*** SUPPLIED TEXT ***

Course Name Quantum Computing II
Course Code 25CSA441
Credits 4
Campus Amritapuri

Syllabus

Unit 1

Introduction to computability theory, Turing machine, Church-Turing thesis, theory of computation, Computational complexity classes, P vs NP, Probabilistic complexity classes, BQP vs BPP. Quantum computational complexity advantages.

Unit 2

Quantum Fourier transform, quantum phase estimation, Shor’s algorithm, Quantum Searching and Grover’s Algorithm, Linear equation solver (HHL) algorithm, Quantum optimization, verifications using IBM Qiskit simulations.

Unit 3

Noisy quantum theory: Pure and mixed states, density operators, expectation values and measurements, partial trace and reduced density operator, density operator on a Bloch sphere. Noisy quantum evolution, quantum channels, Kraus and Choi representations, examples of quantum channels.

Unit 4

Entanglement manipulation, LOCC, quantum entropy, entanglement assisted classical communication.

Unit 5

Introduction to quantum cryptography: basics of encoding, RSA encryption basics, basics of quantum cryptography, BB84 protocol, B91 protocol, Device independent cryptography; demonstration of BB84 and B91 using IBM qiskit simulations.

Suggested lab exercises
  1. Quantum Fourier transform
  2. Quantum Phase estimation
  3. Grovers algorithm – quantum searching
  4. HHL algorithm – linear equation solver
  5. Quantum cryptography: BB84 and B91 protocols

Description and Outcomes

Course Description

This course focuses on advanced quantum algorithms and cryptographic protocols. Students will implement the Quantum Fourier Transform, Phase Estimation, Grover’s algorithm, the HHL algorithm, and quantum cryptography using IBM Qiskit for hands-on learning.

*** End of SUPPLIED TEXT ***
*** EXCERPTED DATA ***

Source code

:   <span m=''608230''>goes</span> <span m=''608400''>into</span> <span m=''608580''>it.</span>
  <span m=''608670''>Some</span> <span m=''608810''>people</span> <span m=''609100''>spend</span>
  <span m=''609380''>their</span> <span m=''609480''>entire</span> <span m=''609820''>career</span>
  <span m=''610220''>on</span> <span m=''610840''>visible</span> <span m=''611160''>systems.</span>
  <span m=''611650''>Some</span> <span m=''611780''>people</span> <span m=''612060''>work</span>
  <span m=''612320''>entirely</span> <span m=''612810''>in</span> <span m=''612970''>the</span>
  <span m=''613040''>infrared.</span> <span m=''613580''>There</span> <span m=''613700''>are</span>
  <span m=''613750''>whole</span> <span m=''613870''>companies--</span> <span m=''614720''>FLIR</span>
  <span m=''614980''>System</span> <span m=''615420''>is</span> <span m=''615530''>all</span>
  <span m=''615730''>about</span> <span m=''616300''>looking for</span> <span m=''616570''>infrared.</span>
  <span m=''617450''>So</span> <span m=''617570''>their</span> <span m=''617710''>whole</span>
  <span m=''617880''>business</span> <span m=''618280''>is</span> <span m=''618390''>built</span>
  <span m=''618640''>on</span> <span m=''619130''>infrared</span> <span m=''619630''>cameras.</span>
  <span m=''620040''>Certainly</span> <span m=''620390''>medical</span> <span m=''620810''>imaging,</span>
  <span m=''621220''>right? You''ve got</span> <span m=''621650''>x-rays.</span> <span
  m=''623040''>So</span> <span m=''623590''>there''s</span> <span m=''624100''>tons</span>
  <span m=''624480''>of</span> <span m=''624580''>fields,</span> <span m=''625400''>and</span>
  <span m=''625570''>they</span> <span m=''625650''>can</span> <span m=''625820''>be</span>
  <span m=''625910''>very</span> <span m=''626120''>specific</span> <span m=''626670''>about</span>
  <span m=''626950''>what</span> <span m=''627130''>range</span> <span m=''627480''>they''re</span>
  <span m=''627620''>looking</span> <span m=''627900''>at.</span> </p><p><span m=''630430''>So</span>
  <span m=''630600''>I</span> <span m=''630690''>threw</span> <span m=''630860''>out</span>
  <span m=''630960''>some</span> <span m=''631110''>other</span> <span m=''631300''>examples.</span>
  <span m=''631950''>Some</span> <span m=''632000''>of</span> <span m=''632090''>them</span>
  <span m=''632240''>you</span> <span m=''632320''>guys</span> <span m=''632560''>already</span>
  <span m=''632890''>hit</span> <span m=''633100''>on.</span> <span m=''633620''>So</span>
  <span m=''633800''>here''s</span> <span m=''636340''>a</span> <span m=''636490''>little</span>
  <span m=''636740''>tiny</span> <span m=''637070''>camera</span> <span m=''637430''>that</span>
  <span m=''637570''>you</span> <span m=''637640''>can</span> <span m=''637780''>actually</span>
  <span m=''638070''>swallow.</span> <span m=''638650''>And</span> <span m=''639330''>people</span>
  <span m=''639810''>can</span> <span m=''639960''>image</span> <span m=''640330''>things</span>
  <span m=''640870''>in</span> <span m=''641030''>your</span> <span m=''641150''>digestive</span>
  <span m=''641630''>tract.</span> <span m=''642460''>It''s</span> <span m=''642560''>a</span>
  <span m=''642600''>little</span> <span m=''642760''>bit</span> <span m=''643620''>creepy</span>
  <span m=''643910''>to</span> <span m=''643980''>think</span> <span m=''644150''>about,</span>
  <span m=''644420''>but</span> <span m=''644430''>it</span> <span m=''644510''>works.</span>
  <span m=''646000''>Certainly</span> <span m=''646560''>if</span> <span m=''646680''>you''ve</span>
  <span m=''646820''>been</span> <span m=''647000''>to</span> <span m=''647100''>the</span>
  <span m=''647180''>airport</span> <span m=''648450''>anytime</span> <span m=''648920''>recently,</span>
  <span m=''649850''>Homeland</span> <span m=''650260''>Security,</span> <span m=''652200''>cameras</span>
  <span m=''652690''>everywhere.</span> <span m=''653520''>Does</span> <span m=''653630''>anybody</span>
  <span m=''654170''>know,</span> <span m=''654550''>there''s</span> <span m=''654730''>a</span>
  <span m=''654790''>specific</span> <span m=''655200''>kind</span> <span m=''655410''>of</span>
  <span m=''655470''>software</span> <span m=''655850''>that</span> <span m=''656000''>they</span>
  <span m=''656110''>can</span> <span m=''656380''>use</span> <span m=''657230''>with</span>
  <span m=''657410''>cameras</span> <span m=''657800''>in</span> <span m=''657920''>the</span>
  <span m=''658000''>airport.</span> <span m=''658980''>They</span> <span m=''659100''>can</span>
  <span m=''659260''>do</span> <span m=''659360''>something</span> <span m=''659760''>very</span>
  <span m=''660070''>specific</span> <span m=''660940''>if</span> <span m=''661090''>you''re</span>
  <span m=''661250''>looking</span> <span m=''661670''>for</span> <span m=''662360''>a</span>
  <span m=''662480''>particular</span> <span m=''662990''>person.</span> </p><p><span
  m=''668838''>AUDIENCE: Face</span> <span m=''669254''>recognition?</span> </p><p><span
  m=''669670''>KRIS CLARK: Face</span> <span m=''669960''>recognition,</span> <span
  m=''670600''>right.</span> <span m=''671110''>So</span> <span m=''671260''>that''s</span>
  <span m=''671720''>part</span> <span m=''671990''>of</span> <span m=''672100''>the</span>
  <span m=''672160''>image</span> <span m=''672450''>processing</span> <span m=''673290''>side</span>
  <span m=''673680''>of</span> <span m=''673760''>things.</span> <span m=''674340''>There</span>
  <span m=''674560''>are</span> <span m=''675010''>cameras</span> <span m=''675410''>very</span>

*** End of EXCERPTED DATA ***

# [TASKS TO COMPLETE]
1) Can you set down, word for word, the part of the Quantum Computing II syllabus from "Introduction to computability" up to and including "of quantum channels."?
2) What suggested lab exercises does the Quantum Computing II syllabus list?

# [YOUR WRITTEN ANSWERS]
1)
Introduction to computability theory, Turing machine, Church-Turing thesis, theory of computation, Computational complexity classes, P vs NP, Probabilistic complexity classes, BQP vs BPP. Quantum computational complexity advantages.

Unit 2

Quantum Fourier transform, quantum phase estimation, Shor’s algorithm, Quantum Searching and Grover’s Algorithm, Linear equation solver (HHL) algorithm, Quantum optimization, verifications using IBM Qiskit simulations.

Unit 3

Noisy quantum theory: Pure and mixed states, density operators, expectation values and measurements, partial trace and reduced density operator, density operator on a Bloch sphere. Noisy quantum evolution, quantum channels, Kraus and Choi representations, examples of quantum channels.

2)
1. Quantum Fourier transform
2. Quantum Phase estimation
3. Grovers algorithm – quantum searching
4. HHL algorithm – linear equation solver
5. Quantum cryptography: BB84 and B91 protocols